When done well, teams can develop flexible solutions that can be tweaked and adjusted for other departments. This way change managers don’t need to reinvent the wheel with each project. They can adapt past solutions and keep applying them where they fit.
Your Stakeholders Are at the Center of Your BPM Plan
The success of your business process management plan relies on the employees, contractors, and managers within an organization. Without these stakeholders, your company is bound to fall into a rut and stay there.
“Identifying opportunities for improvement and increased efficiency is often second nature to process improvement specialists,” says business improvement advocate Thomas Kohlenbach. “But that is only half the battle. To understand each process and how it is actually executed in the business every day, it’s best to engage your front-line teams as your most reliable source of the truth.”
Not only are these employees your best sources of information and ideas for improvement, they also know how reality can be very different from theory and how plans developed in management meetings fall apart in execution.
BPM practitioner Shelley Sweet recommends pulling together a team of stakeholders for each improvement project to work toward a unified goal. In an article for the BPM Institute, she described the roles in her ideal process management team and then explained why each person is important.
“The team stays together for all meetings and begins to see the big picture; they learn to respect all parts of the process and develop the new ‘to be’ model based on their analysis, data gathering, and customer in put together,” Sweet writes.
Not only does the knowledge of the team pool together, but so does the enthusiasm for the project as teams work through problems and develop solutions.
Marc Lankhorst, managing consultant at BiZZdesign, says there are typically three types of stakeholders you will communicate with — each with their own needs:
Designing stakeholders. These stakeholders are often developing solutions and working in the trenches to find things that need to be improved and unique ways to implement improvements.

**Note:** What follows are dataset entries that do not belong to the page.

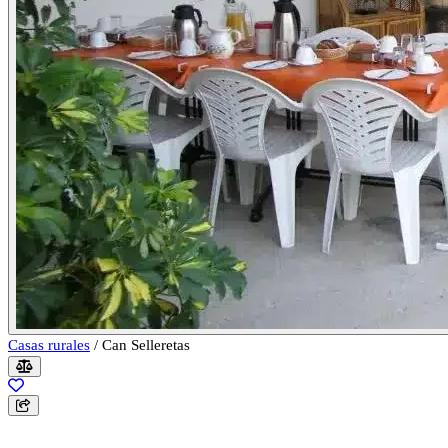
Casas rurales
/
Can Selleretas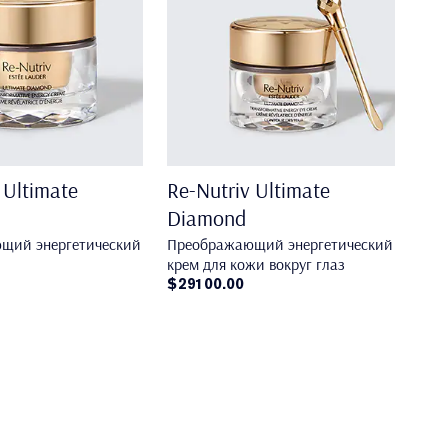
 Ultimate
Re-Nutriv Ultimate
Diamond
щий энергетический
Преображающий энергетический
крем для кожи вокруг глаз
$29100.00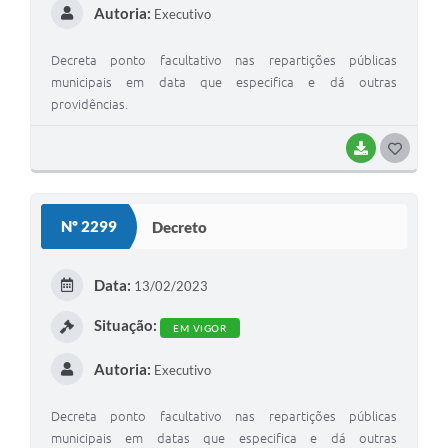
Autoria:
Executivo
Decreta ponto facultativo nas repartições públicas
municipais em data que especifica e dá outras
providências.
BAIXAR
GOSTEI
Nº 2299
Decreto
Data:
13/02/2023
Situação:
EM VIGOR
Autoria:
Executivo
Decreta ponto facultativo nas repartições públicas
municipais em datas que especifica e dá outras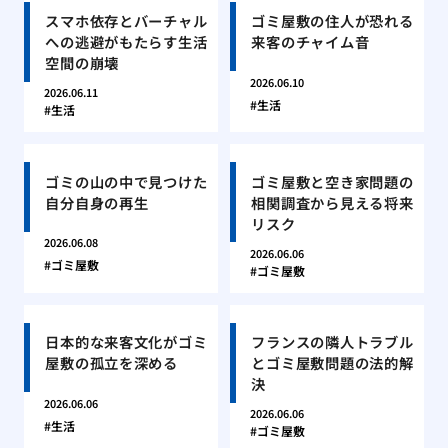
スマホ依存とバーチャル
ゴミ屋敷の住人が恐れる
への逃避がもたらす生活
来客のチャイム音
空間の崩壊
2026.06.10
2026.06.11
生活
生活
ゴミの山の中で見つけた
ゴミ屋敷と空き家問題の
自分自身の再生
相関調査から見える将来
リスク
2026.06.08
2026.06.06
ゴミ屋敷
ゴミ屋敷
日本的な来客文化がゴミ
フランスの隣人トラブル
屋敷の孤立を深める
とゴミ屋敷問題の法的解
決
2026.06.06
2026.06.06
生活
ゴミ屋敷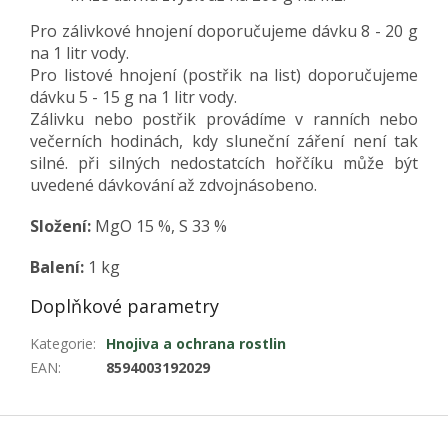
Pro zálivkové hnojení doporučujeme dávku 8 - 20 g
na 1 litr vody.
Pro listové hnojení (postřik na list) doporučujeme
dávku 5 - 15 g na 1 litr vody.
Zálivku nebo postřik provádíme v ranních nebo
večerních hodinách, kdy sluneční záření není tak
silné. při silných nedostatcích hořčíku může být
uvedené dávkování až zdvojnásobeno.
Složení:
MgO 15 %, S 33 %
Balení:
1 kg
Doplňkové parametry
Kategorie
:
Hnojiva a ochrana rostlin
EAN
:
8594003192029
Z
á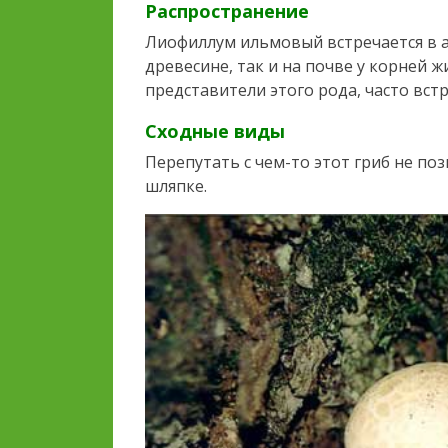
Распространение
Лиофиллум ильмовый встречается в а
древесине, так и на почве у корней ж
представители этого рода, часто вст
Сходные виды
Перепутать с чем-то этот гриб не по
шляпке.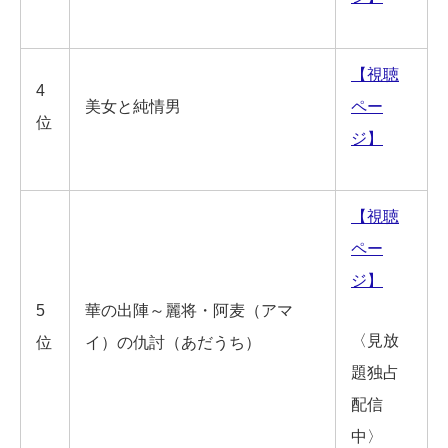
【視聴
4
美女と純情男
ペー
位
ジ】
【視聴
ペー
ジ】
5
華の出陣～麗将・阿麦（アマ
〈見放
位
イ）の仇討（あだうち）
題独占
配信
中〉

Deciding stakeholders. These stakeholders will choose what to prioritize and which projects to invest in. They will also provide insight into the best methods of completing tasks.
Informing stakeholders. These stakeholders need to stay abreast of changes and the reasons behind any adjustments, but you do not need them to decide on anything or develop solutions for you.
Change managers have to keep their end goals in mind when addressing these various stakeholders. Otherwise they end up with too many people trying to make decisions or not enough direction to implement improvements.
Fortunately, now is one of the best times for companies to introduce BPM plans to their organizations, writes Alena Davis, senior manager of digital marketing at development platform Appian. The rise of workplace social media and chat solutions like Slack and Skype have made it easier to collaborate with peers. Managers value teamwork and promote the idea of collaboration, which means companies can band together and break down silos to share new ideas and best practices with each other.
Furthermore, companies can also automate unnecessary communication so they can focus on more pressing issues, optimizing communication workflow.
Your employees might not be open to change when you first start implementing process improvement. However, as more teams experience the benefits of this practice, you will see more willing employees who want to use a business process management plan to help them succeed.